Pinching pennies wherever possible is a goal many strive for, especially in this cash-strapped economy. Take our recent Frugal Sense winner and "frugalista" Lynn Bulmahn for example. From thrifting to estate sale shopping, she takes advantage of every opportunity to save money. Cutting back on spending in the summer months can be difficult when we rely so heavily on air conditioning to keep things cool, however, Bulmahn says comparison shopping for electric and natural gas rates makes saving money easier.
Lynn wrote in saying:
In some states, different utility providers are now allowed to compete for your business. If so, you may be able to comparison shop and find a real steal of a deal on your electric or natural gas rates. For instance, here in Texas, different retail electric providers are now providing residential electrical service so that consumers have a choice. I've changed from my old electric company to a newer one and this has significantly dropped the price I pay per kilowatt hour. It's especially noticeable in the summer -- the cost of air conditioning my house is no longer sky high! All the retail electric providers compete for people's business, and consumers who comparison shop come out ahead. The service I get is the same, it's just the price is much lower now! If this is available in your area, take advantage of competition and shop around for the best rates.
We took time out to talk to Buhlman about her other money-saving tips:
Bankrate.com: How did you come up with your tip? What made you want to look around for different utility companies?

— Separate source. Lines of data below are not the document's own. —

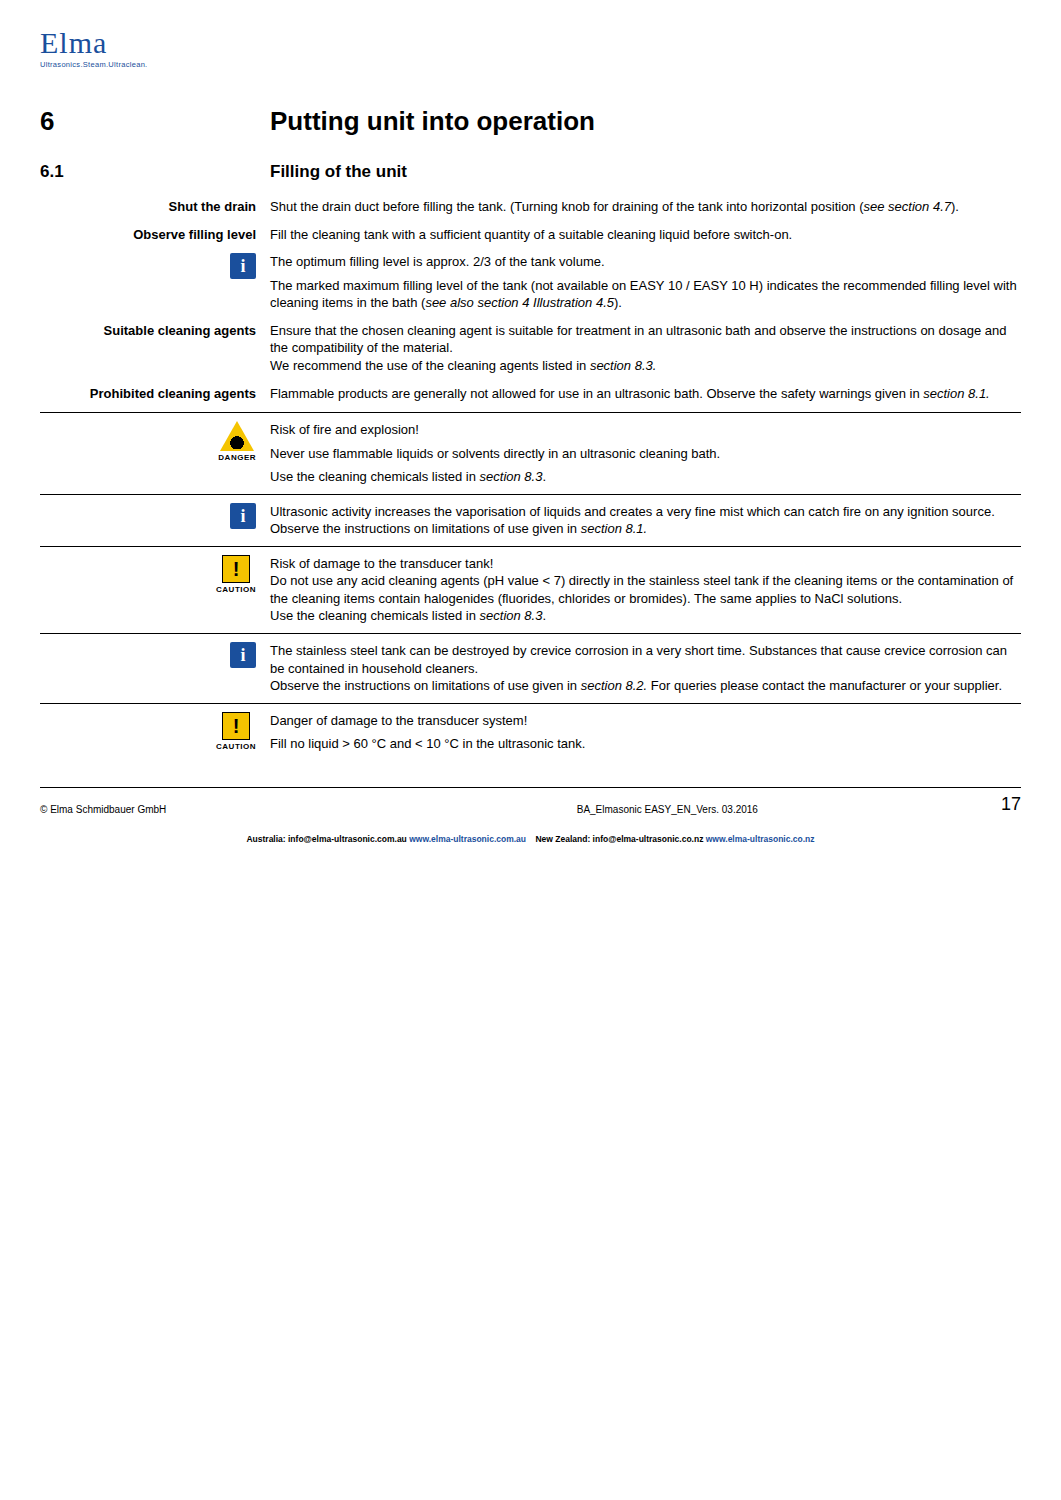Elma
Ultrasonics.Steam.Ultraclean.
6
Putting unit into operation
6.1
Filling of the unit
Shut the drain
Shut the drain duct before filling the tank. (Turning knob for draining of the tank into horizontal position (see section 4.7).
Observe filling level
Fill the cleaning tank with a sufficient quantity of a suitable cleaning liquid before switch-on.
i
The optimum filling level is approx. 2/3 of the tank volume.
The marked maximum filling level of the tank (not available on EASY 10 / EASY 10 H) indicates the recommended filling level with cleaning items in the bath (see also section 4 Illustration 4.5).
Suitable cleaning agents
Ensure that the chosen cleaning agent is suitable for treatment in an ultrasonic bath and observe the instructions on dosage and the compatibility of the material.
We recommend the use of the cleaning agents listed in section 8.3.
Prohibited cleaning agents
Flammable products are generally not allowed for use in an ultrasonic bath. Observe the safety warnings given in section 8.1.
DANGER
Risk of fire and explosion!
Never use flammable liquids or solvents directly in an ultrasonic cleaning bath.
Use the cleaning chemicals listed in section 8.3.
i
Ultrasonic activity increases the vaporisation of liquids and creates a very fine mist which can catch fire on any ignition source.
Observe the instructions on limitations of use given in section 8.1.
!
CAUTION
Risk of damage to the transducer tank!
Do not use any acid cleaning agents (pH value < 7) directly in the stainless steel tank if the cleaning items or the contamination of the cleaning items contain halogenides (fluorides, chlorides or bromides). The same applies to NaCl solutions.
Use the cleaning chemicals listed in section 8.3.
i
The stainless steel tank can be destroyed by crevice corrosion in a very short time. Substances that cause crevice corrosion can be contained in household cleaners.
Observe the instructions on limitations of use given in section 8.2. For queries please contact the manufacturer or your supplier.
!
CAUTION
Danger of damage to the transducer system!
Fill no liquid > 60 °C and < 10 °C in the ultrasonic tank.
© Elma Schmidbauer GmbH
BA_Elmasonic EASY_EN_Vers. 03.2016
17
Australia: info@elma-ultrasonic.com.au www.elma-ultrasonic.com.au New Zealand: info@elma-ultrasonic.co.nz www.elma-ultrasonic.co.nz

Lynn Bulmahn: Here in Texas we have incredibly hot summers -- the temperature will get up to 100 degrees or more -- and you definitely want your air conditioning. If you don't watch out you can really be paying through the nose on the air conditioning bill, so I shop around for my utility providers and get into a contract and if I can get 8 to 10 cents per kilowatt hour as opposed to 14 or 15 cents, well, you know, you save quite a bit of money because believe me, you're going to be using the air conditioner quite a lot in the summertime.
Bankrate.com: How much money do you estimate you've saved by using this tip?
Lynn Bulmahn: Oh gosh, I'm sure it's up in the hundreds of dollars. If I can keep my air conditioning bill below $150 I'm doing fantastic in the summer and usually, it's around $112 or something like that. I've had friends who have had $200 and $300 bills for houses. Of course, everything depends on your house and if you've done the other things, too, like insulate and have a good energy-saving unit. The most energy-saving unit in the world is not going to help you if you have a higher electric bill. So, I locked in a contract for a cheaper rate and I've been very happy and I'm just keeping my fingers crossed that when my contract expires I can find another contract that has a good rate.
Bankrate.com: Do you consider yourself a "frugalista"? If so, in what other areas of everyday life do you find yourself trying to save money?
Lynn Bulmahn: Yes, I'm a frugalista. I told the lady at the consignment store the other day, "It's a good thing your shop is open, otherwise I wouldn't even know which new clothing stores to go shop at, because I've been buying consignment store clothes and thrift store clothes for so long." You can get fantastic clothes for very little money. I got an Easter dress at Goodwill and it still had tags on it. I told my friends I got it at the GW Boutique, that's what I call Goodwill. Why pay $80 or $100 or more dollars for something when I can get it for $8?
Bankrate.com: Do you have any other money-saving tips to share with our readers?
Lynn Bulmahn: I look at secondhand sources first, because you can usually get things cheaper from secondhand sources. I've gotten everything from ceiling fans to coat hangers to trash cans in secondhand places like Habitat for Humanity thrift stores and Goodwills … and The Salvation Army has good thrift stores. A lot of times people will turn in things, like maybe from estates or something or from garage sales, that they couldn't use but it's perfectly usable and perfectly good and it's a lot cheaper to get it there. You always have to check the prices because every once in a while a store will have a whole lot cheaper price just on a special or something, but a lot of times you can get things at thrift stores a lot cheaper and better than you can at regular stores.